A review by lindy_b
It's Complicated: The Social Lives of Networked Teens by Danah Boyd

5.0

Although I have read and enjoyed boyd's other work for some time now, I put off reading this book. I needed emotional distance.

This is because boyd conducted her fieldwork for this book between 2005 and 2012. I graduated high school in 2012, so the teens she interviews are my peers. I too was subjected to constant hand wringing about message boards, Blogger, and MySpace would lead to a lonely life of mindless distraction unless a serial killer nabbed me first. I remember being frustrated because while I could tell that there was a fundamental misunderstanding, I could not articulate it. I didn't necessarily want to revisit that feeling. As I settle into my adult life, however, I keep finding myself in positions where I need to defend younger peoples' interactions with technology as, well, weird, but also developmentally important and probably harmless to the broader workings of society.

As boyd wryly notes, portions of this book were already out of date by the time it went to print, and three years after its publication, this is even more true. However, as boyd herself concludes, her work does provide a record of several specific events and junctures in time; the MySpace/Facebook divide of 2006-2007 is one example. I do think that the book's central thesis regarding teenagers' desire for and creation of public lives driving most of the consternation around their use of the internet still stands, and likely will for the foreseeable future.
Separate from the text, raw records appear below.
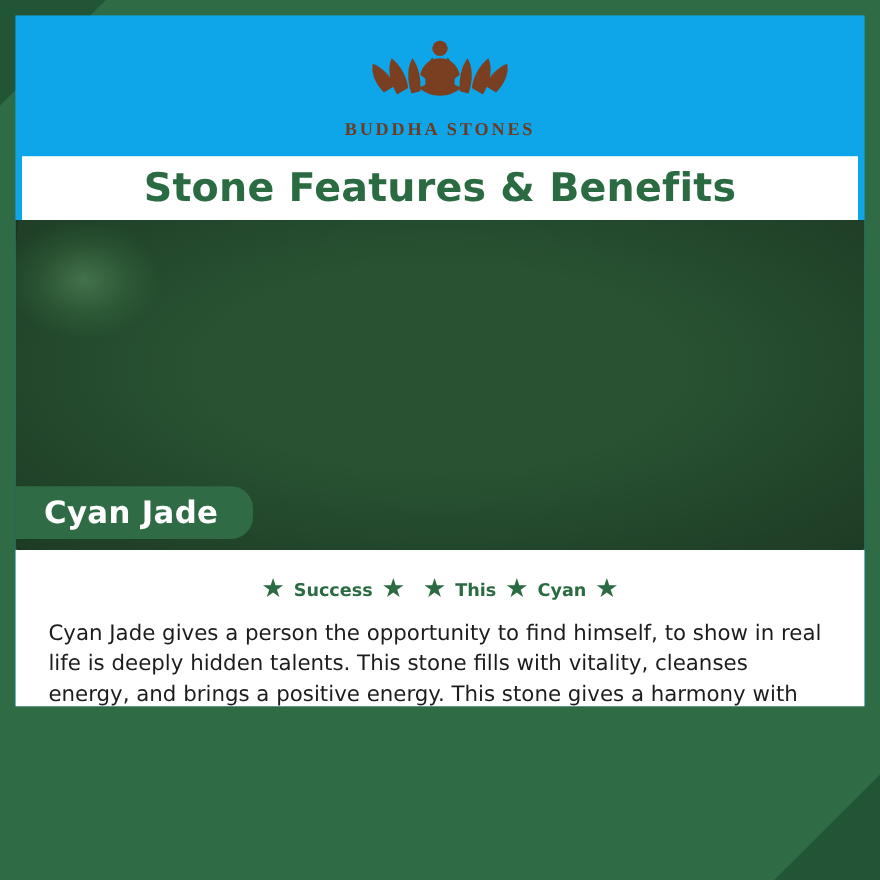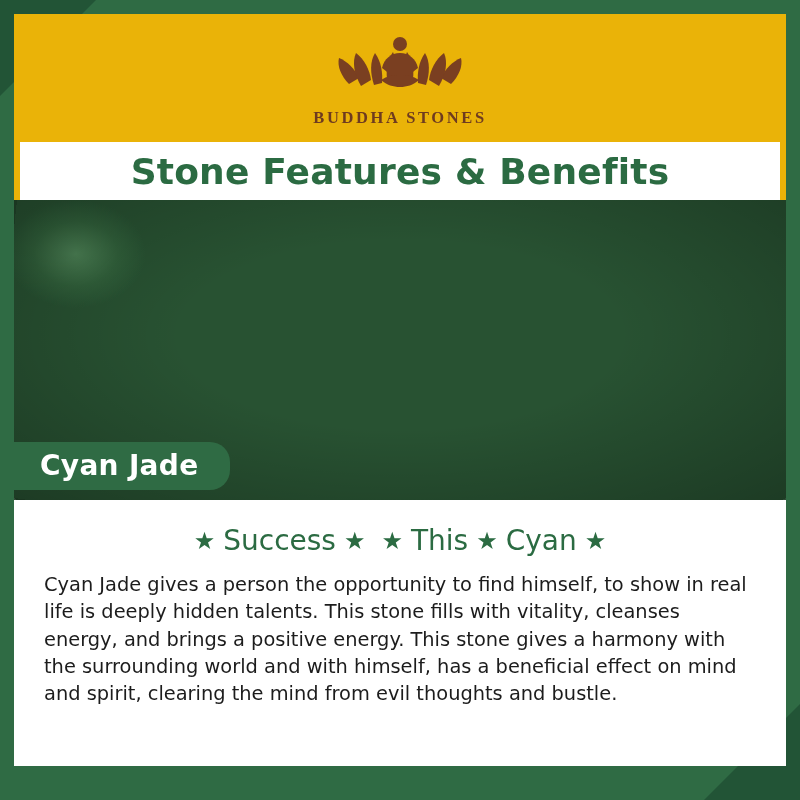--- a/index.html
+++ b/index.html
@@ -38,22 +38,22 @@
     bottom: 0; right: 0;
     border-bottom: 96px solid #225436;
     border-left: 96px solid transparent;
   }
 
   .inner {
     position: absolute;
     left: 14px;
     top: 14px;
     width: 772px;
-    height: 752px;
-    background: #eab308;
+    height: 628px;
+    background: #0ea5e9;
     z-index: 2;
     overflow: hidden;
   }
 
   
   .logo-block {
     height: 128px;
     display: flex;
     flex-direction: column;
     align-items: center;
@@ -170,22 +170,22 @@
     margin-bottom: 14px;
   }
   .benefits .star {
     color: #2b6b42;
     font-size: 24px;
     line-height: 1;
     margin: 0 8px;
   }
   .benefits .benefit {
     font-family: "DejaVu Sans", sans-serif;
-    font-size: 28px;
-    font-weight: normal;
+    font-size: 16px;
+    font-weight: bold;
     color: #2b6b42;
     white-space: nowrap;
   }
   .description {
     font-family: "DejaVu Sans", sans-serif;
     font-size: 19.4px;
     line-height: 1.41;
     color: #1c1c1c;
     text-align: left;
   }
I also want to take the chapter dispelling the myth of "digital natives" and send it to everyone who works in university administration.

boyd shows more understanding issues of race, class, and sexual orientation than many writers who approach the teenagers-0n-the-internet topic, and I appreciate it. However, discussion of how gender structures non/engagement in networked publics was missing entirely.

This isn't negative or anything but it's not in the title or cover copy and it's worth knowing before you read, but It's Complicated is explicitly about American teenagers.